Bundespräsident Ueli Maurer verspricht, der Bund werde ein allfälliges Olympia-Defizit übernehmen. Das irritiert die Bündner Bundesparlamentarier. Das letzte Wort habe das Parlament.

Nationalrätinnen Silva Semadeni und Bea Heim im Nationalratssaal

Bildlegende: SP-Nationalrätin Silva Semadeni (links) findet Maurers Aussagen zu einem allfälligen Olympia-Defizit problematisch. Keystone

Sowohl SP-Nationalrätin Silva Semadeni, als auch SVP-Nationalrat Heinz Brand bestätigten gegenüber der Sendung «Regionaljournal Graubünden» von Radio SRF 1, dass nicht der Bundesrat über eine Defizit-Garantie zu entscheiden habe, sondern das Parlament.

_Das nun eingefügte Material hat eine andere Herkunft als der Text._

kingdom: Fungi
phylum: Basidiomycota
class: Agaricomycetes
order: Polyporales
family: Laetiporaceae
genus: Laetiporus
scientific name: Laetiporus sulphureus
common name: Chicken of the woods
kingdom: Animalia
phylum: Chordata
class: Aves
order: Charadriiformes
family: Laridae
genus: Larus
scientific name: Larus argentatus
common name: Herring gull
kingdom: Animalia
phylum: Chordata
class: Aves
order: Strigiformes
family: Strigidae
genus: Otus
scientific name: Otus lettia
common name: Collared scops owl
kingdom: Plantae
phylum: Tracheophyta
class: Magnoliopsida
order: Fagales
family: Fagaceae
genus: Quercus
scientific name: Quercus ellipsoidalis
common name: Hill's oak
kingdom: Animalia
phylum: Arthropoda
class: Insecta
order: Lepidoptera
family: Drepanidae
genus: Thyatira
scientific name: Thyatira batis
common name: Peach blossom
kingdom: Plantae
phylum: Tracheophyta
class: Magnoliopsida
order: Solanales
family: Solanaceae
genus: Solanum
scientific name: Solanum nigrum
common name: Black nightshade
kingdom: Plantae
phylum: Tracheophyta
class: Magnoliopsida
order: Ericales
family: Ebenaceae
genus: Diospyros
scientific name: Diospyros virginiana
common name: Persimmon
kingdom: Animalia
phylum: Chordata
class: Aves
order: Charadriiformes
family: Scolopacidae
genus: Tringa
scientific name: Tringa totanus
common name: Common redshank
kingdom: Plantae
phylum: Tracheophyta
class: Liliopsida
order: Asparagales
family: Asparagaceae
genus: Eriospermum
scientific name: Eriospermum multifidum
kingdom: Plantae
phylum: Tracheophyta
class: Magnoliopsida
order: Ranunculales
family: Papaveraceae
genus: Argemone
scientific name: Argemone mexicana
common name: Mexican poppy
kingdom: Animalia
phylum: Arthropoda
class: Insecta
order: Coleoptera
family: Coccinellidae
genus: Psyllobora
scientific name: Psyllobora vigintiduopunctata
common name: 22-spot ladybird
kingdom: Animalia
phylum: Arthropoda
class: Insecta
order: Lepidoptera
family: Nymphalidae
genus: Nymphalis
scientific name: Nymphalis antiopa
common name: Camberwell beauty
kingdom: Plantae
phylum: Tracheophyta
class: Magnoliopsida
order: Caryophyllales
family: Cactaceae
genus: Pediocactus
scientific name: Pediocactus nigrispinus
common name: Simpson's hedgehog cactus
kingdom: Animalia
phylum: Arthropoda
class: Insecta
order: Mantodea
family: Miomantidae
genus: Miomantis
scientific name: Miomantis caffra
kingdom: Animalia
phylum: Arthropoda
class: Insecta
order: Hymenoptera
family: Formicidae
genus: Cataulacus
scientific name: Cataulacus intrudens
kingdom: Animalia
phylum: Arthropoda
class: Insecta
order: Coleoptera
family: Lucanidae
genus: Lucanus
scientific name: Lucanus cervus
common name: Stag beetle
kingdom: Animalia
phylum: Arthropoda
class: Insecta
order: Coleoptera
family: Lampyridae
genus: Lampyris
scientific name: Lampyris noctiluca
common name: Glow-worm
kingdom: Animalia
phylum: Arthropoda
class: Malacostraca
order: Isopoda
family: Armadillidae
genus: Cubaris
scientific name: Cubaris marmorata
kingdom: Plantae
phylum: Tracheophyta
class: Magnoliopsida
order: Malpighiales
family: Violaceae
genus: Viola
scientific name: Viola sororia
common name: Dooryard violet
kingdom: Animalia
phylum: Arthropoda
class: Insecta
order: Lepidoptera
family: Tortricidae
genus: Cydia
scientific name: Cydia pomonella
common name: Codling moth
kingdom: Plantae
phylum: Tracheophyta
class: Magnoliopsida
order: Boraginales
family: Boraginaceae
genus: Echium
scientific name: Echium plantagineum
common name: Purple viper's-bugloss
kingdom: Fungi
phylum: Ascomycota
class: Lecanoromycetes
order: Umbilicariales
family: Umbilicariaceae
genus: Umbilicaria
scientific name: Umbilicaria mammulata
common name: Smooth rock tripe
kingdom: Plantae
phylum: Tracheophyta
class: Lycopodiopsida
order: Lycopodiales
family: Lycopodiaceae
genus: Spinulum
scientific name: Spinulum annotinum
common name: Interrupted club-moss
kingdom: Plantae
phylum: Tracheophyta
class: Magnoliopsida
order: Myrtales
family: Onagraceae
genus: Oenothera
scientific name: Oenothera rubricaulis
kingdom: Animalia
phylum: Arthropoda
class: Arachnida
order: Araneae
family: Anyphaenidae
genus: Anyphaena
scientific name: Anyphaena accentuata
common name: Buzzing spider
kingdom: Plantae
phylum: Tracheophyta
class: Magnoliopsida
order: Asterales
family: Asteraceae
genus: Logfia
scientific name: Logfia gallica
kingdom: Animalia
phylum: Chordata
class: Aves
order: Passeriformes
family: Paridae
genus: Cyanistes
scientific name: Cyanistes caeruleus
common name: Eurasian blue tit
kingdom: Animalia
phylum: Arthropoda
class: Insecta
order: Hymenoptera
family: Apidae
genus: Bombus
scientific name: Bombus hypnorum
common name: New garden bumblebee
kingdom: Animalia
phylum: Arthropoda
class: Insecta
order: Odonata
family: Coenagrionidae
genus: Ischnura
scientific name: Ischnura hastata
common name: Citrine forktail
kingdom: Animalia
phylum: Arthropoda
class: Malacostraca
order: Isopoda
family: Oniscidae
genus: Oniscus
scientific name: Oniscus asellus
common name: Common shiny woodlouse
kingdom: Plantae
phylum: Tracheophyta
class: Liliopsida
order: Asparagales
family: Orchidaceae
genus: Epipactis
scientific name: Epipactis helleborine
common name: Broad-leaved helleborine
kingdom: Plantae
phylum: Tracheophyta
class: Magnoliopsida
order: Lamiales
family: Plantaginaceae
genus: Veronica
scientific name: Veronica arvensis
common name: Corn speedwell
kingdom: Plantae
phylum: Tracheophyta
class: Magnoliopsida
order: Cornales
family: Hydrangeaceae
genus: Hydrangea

Maurer hatte am Sonntag gegenüber verschiedenen Medien angekündigt, im schlimmsten Fall werde der Bund ein Olympia-Defizit übernehmen. Gleichzeitig schloss er aber aus, dass es überhaupt ein Minus geben werde.

Während Silva Semadeni eine solche Zusicherung für problematisch hält, ist Heinz Brand davon überzeugt, dass das Parlament dem Bundesrat folgen würde.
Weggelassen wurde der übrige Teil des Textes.